------ ПРЕДЛОЖЕННЫЙ ТЕКСТ

И это отречение Андропова — от дела, которым он занимался (на это ведь есть архивные документы), было продиктовано, естественно, не скромностью. Разговор шел не о награде орденом за организацию подпольной работы. От ордена, я уверен, он бы не отказался».
Когда политическая карьера Андропова — после венгерского синдрома — уже в Москве резко пошла вверх, когда он стал членом ЦК партии и, наконец, возглавил Комитет государственной безопасности,— официальными биографами нашего героя, верноподданными журналистами в Карелии и Москве, некоторыми бывшими соратниками постепенно был создан романтический образ молодого подпольщика, организатора партизанской войны в Карелии, мужественного и отважного, бесстрашного, не раз оказывавшегося в тылу врага, личным примером воодушевлявшего партизан, талантливого организатора, стратега, пламенного оратора (что верно, то верно: в ораторском искусстве — в отличие от своих косноязычных коллег и тогда, во время войны, и позже — Юрий Владимирович преуспел).
Но вот незадача… Если поставить в стройный ряд все партизанские и подпольные подвиги молодого Андропова, появившиеся в его военной биографии из-под пера услужливых писак, то его грудь должна была быть украшена, как минимум, десятком боевых наград, таких как «Партизану Отечественной войны» 1-й или 2-й степени, «За оборону Ленинграда», «За победу над Германией», орденами Красной Звезды или Красного Знамени, орденом Славы, орденом Великой Отечественной войны, а по совокупности содеянного и на Звезду Героя потянуть бы могло…
Однако за свои деяния во время партизанской кампании в Карелии Юрий Владимирович удостоен лишь медали «Партизан Отечественной войны» 1-й степени, которую в юбилейные даты получали все, кто участвовал в партизанском движении. Не густо, не густо…
«…Это было продиктовано исключительно большой хронической трусостью и удивительным даром приспособленчества, которыми обладает этот человек, безусловно наряду со многими положительными качествами, которые он несомненно имеет. Я не хочу отрицать наличия у него этих положительных качеств. Но дар приспособленчества ему очень успешно позволяет использовать все остальные положительные качества в достижении личных целей карьериста.

------------
------ ФРАГМЕНТ НАБОРА ДАННЫХ

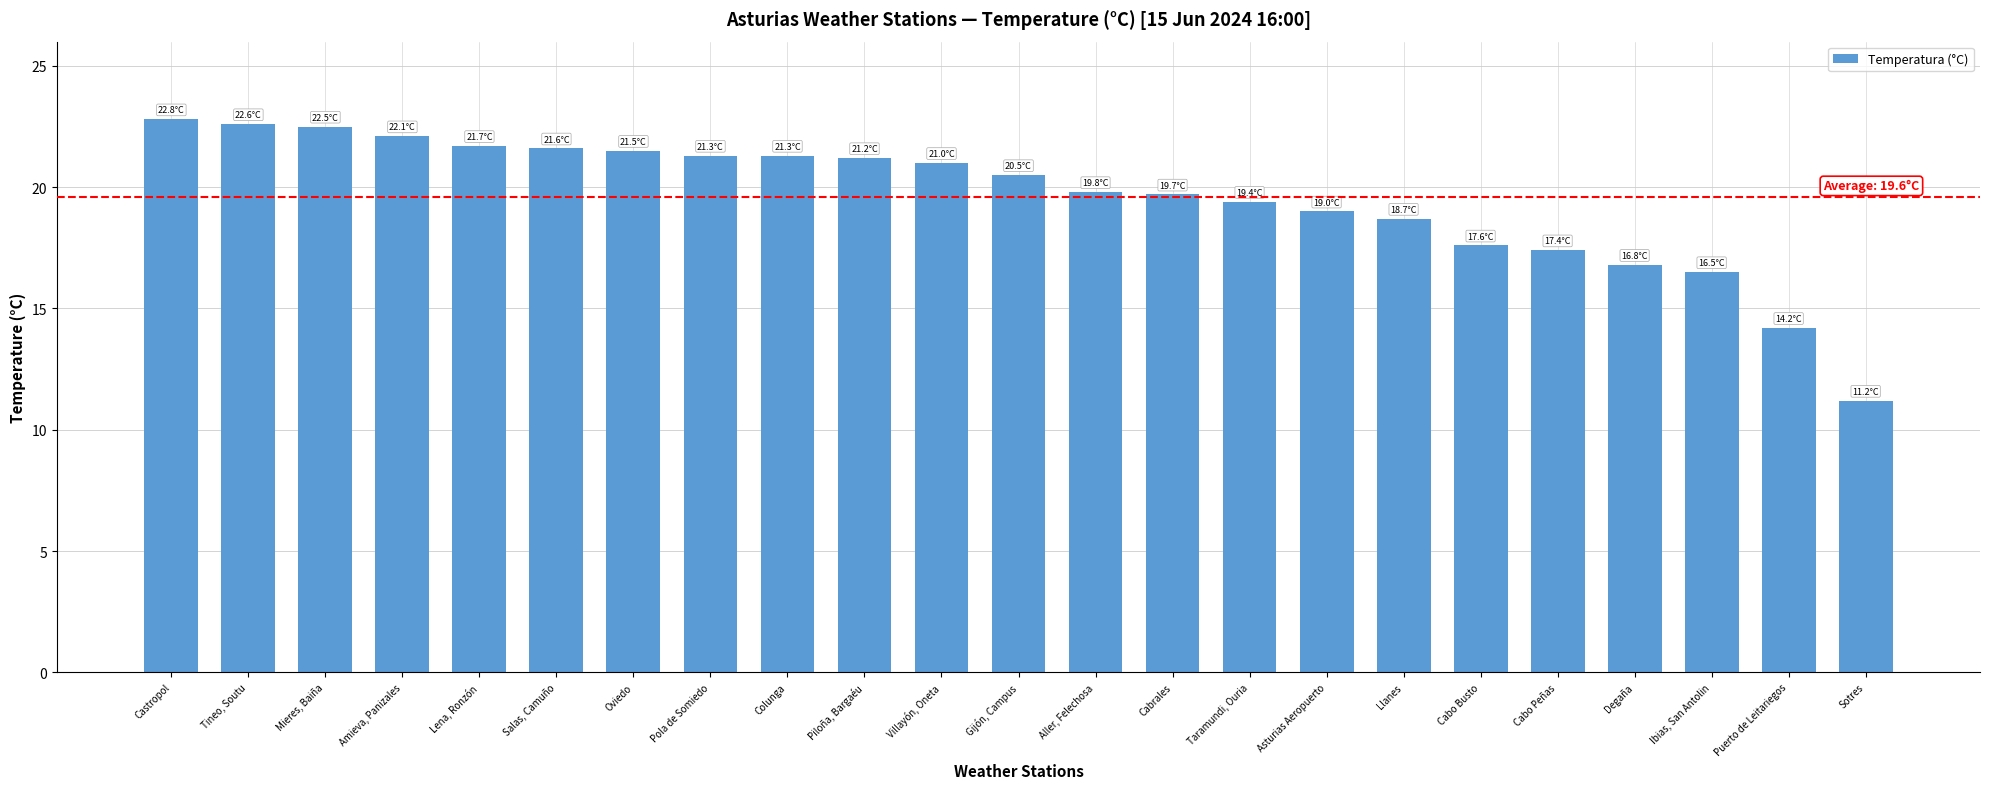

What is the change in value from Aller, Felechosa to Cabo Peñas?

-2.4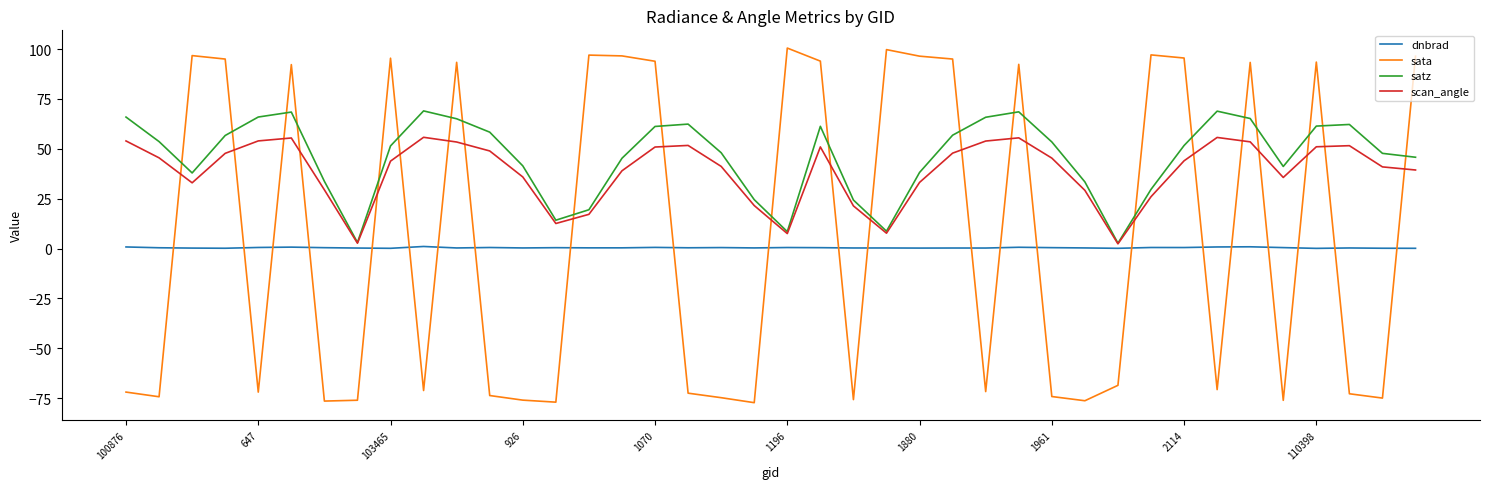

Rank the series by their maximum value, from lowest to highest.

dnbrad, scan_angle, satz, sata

------------

ПОРЯДОК ВЫПОЛНЕНИЯ -
A - Какой награды удостоен Андропов за деятельность во время партизанской кампании в Карелии согласно тексту об Андропове?
B - Перепишите из текста об Андропове отрывок от слов «Когда политическая карьера» до слов «Юрий Владимирович преуспел).».

РЕШЕНИЯ ЗАДАЧ -
A - Медали «Партизан Отечественной войны» 1-й степени.

B -
Когда политическая карьера Андропова — после венгерского синдрома — уже в Москве резко пошла вверх, когда он стал членом ЦК партии и, наконец, возглавил Комитет государственной безопасности,— официальными биографами нашего героя, верноподданными журналистами в Карелии и Москве, некоторыми бывшими соратниками постепенно был создан романтический образ молодого подпольщика, организатора партизанской войны в Карелии, мужественного и отважного, бесстрашного, не раз оказывавшегося в тылу врага, личным примером воодушевлявшего партизан, талантливого организатора, стратега, пламенного оратора (что верно, то верно: в ораторском искусстве — в отличие от своих косноязычных коллег и тогда, во время войны, и позже — Юрий Владимирович преуспел).